- _Task prompt_: From the voting security discussion, return the passage from "Our livelihoods are" to "would be better." word for word.

Our livelihoods are increasingly (almost entirely) digital and endure great efforts to abuse. But banking and/or retail operate on a different spectrum. For one they make money. The costs associated allowing their business online may never make sense for a non-profit based activity like voting.

Do we have any examples of internet activity as tempting to infiltrate/pervert that is secure and doesn’t extract value?

Anyways it seems greater damage will be done before we even reach a provably secure system. So paper/pencil voting would be better.

But fear not - even if we abolish voting machines we aren’t out of the hole just yet. We have good company with concepts like Citizens United as well as activities like sweepstakes that try to sway the populace to throw away a vote for a chance at a million. Illegal - sure - but that won’t stop the ostensible infinitely wealthy from enduring a slap on the wrist - or more appropriately a verbal reprimand (which is all that happened last time) for their part in electioneering. And if that didn’t work we have an onslaught of reAlIty and bots that poison our conversations in order to form our world views.

I’m jaded. I’m overly pessimistic. I’ll go now.

Voting is one of those things that people care very little about but it's extremely important as it can determine who is the head of state (a position that has a lot of power an influence).

A single compromise once can have incredibly bad long term consequences for the majority of a ruling elite gain power indefinitely.

In person and by mail voting with a blockchain ledger-based receipt is how to prove one's vote is counted anonymously.

There must always be a paper trail and a blockchain ledger provides the most reliable and secure means to maintain integrity.

If we can’t create a secure online voting system why do we use it for passports, banking, medical records, drivers licenses, criminal and law record keeping.

This is just an attempt at control using the majority of cases that most websites and applications are insecure. If enough effort and time is invested of course we can create a fairly robust and secure voting system.

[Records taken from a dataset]
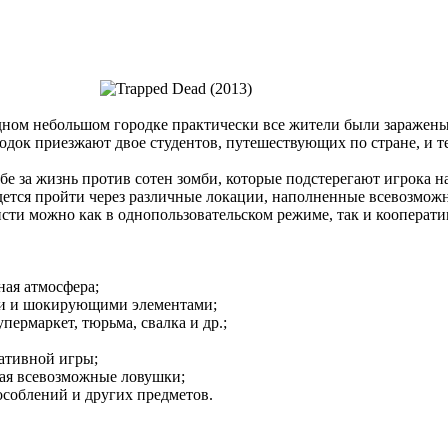
 одном небольшом городке практически все жители были заражен
одок приезжают двое студентов, путешествующих по стране, и те
бе за жизнь против сотен зомби, которые подстерегают игрока н
дется пройти через различные локации, наполненные всевозможн
сти можно как в однопользовательском режиме, так и кооперати
ая атмосфера;
и и шокирующими элементами;
пермаркет, тюрьма, свалка и др.;
ативной игры;
ая всевозможные ловушки;
соблений и других предметов.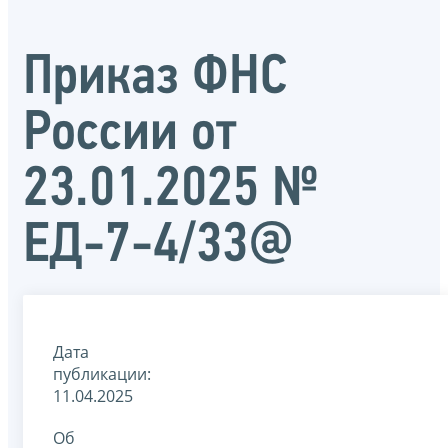
Приказ ФНС
России от
23.01.2025 №
ЕД-7-4/33@
Дата
публикации:
11.04.2025
Об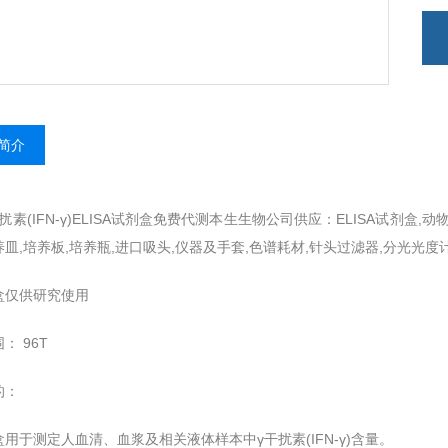
简介
扰素(IFN-γ)ELISA试剂盒免费代测本生生物公司供应：ELISA试剂盒,
皿,培养板,培养瓶,进口吸头,仪器及手套,色谱耗材,针头过滤器,分光光度
盒仅供研究使用
： 96T
的：
用于测定人血清、血浆及相关液体样本中γ干扰素(IFN-γ)含量。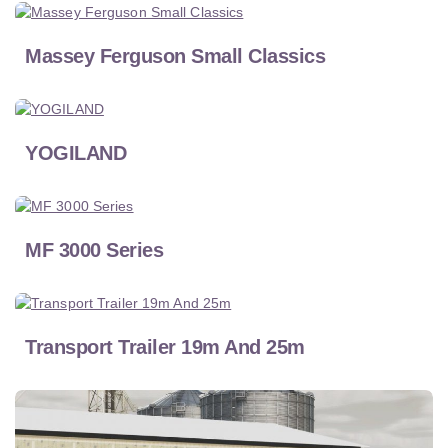
Massey Ferguson Small Classics
YOGILAND
MF 3000 Series
Transport Trailer 19m And 25m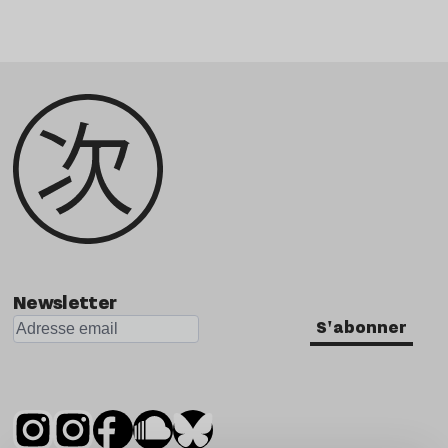
Newsletter
S'abonner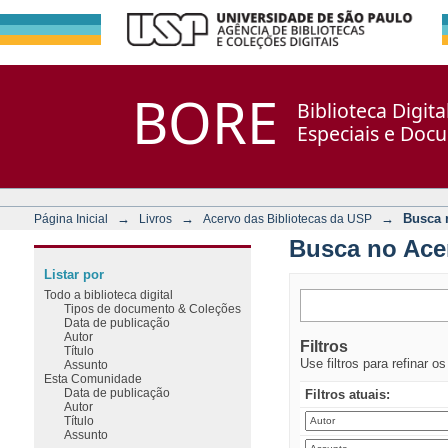
Busca no Acervo
Repositório DSpace/Manakin + Corisco
BORE
Biblioteca Digit
Especiais e Doc
→
→
→
Busca 
Página Inicial
Livros
Acervo das Bibliotecas da USP
Busca no Ace
Listar por
Todo a biblioteca digital
Tipos de documento & Coleções
Data de publicação
Autor
Filtros
Título
Use filtros para refinar o
Assunto
Esta Comunidade
Data de publicação
Filtros atuais:
Autor
Título
Assunto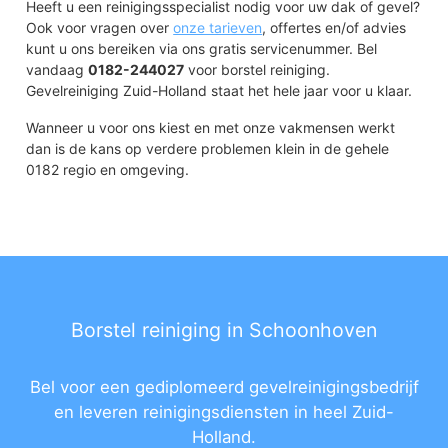
Heeft u een reinigingsspecialist nodig voor uw dak of gevel?
Ook voor vragen over
onze tarieven
, offertes en/of advies
kunt u ons bereiken via ons gratis servicenummer. Bel
vandaag
0182-244027
voor borstel reiniging.
Gevelreiniging Zuid-Holland staat het hele jaar voor u klaar.
Wanneer u voor ons kiest en met onze vakmensen werkt
dan is de kans op verdere problemen klein in de gehele
0182 regio en omgeving.
Borstel reiniging in Schoonhoven
Bel voor een gediplomeerd gevelreinigingsbedrijf
en leveren reinigingsdiensten in heel Zuid-
Holland.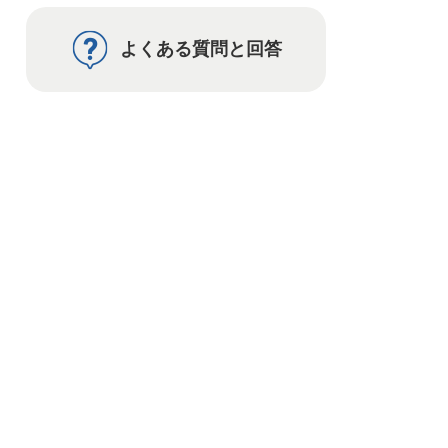
よくある質問と回答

- _Expected answer_:
Our livelihoods are increasingly (almost entirely) digital and endure great efforts to abuse. But banking and/or retail operate on a different spectrum. For one they make money. The costs associated allowing their business online may never make sense for a non-profit based activity like voting.

Do we have any examples of internet activity as tempting to infiltrate/pervert that is secure and doesn’t extract value?

Anyways it seems greater damage will be done before we even reach a provably secure system. So paper/pencil voting would be better.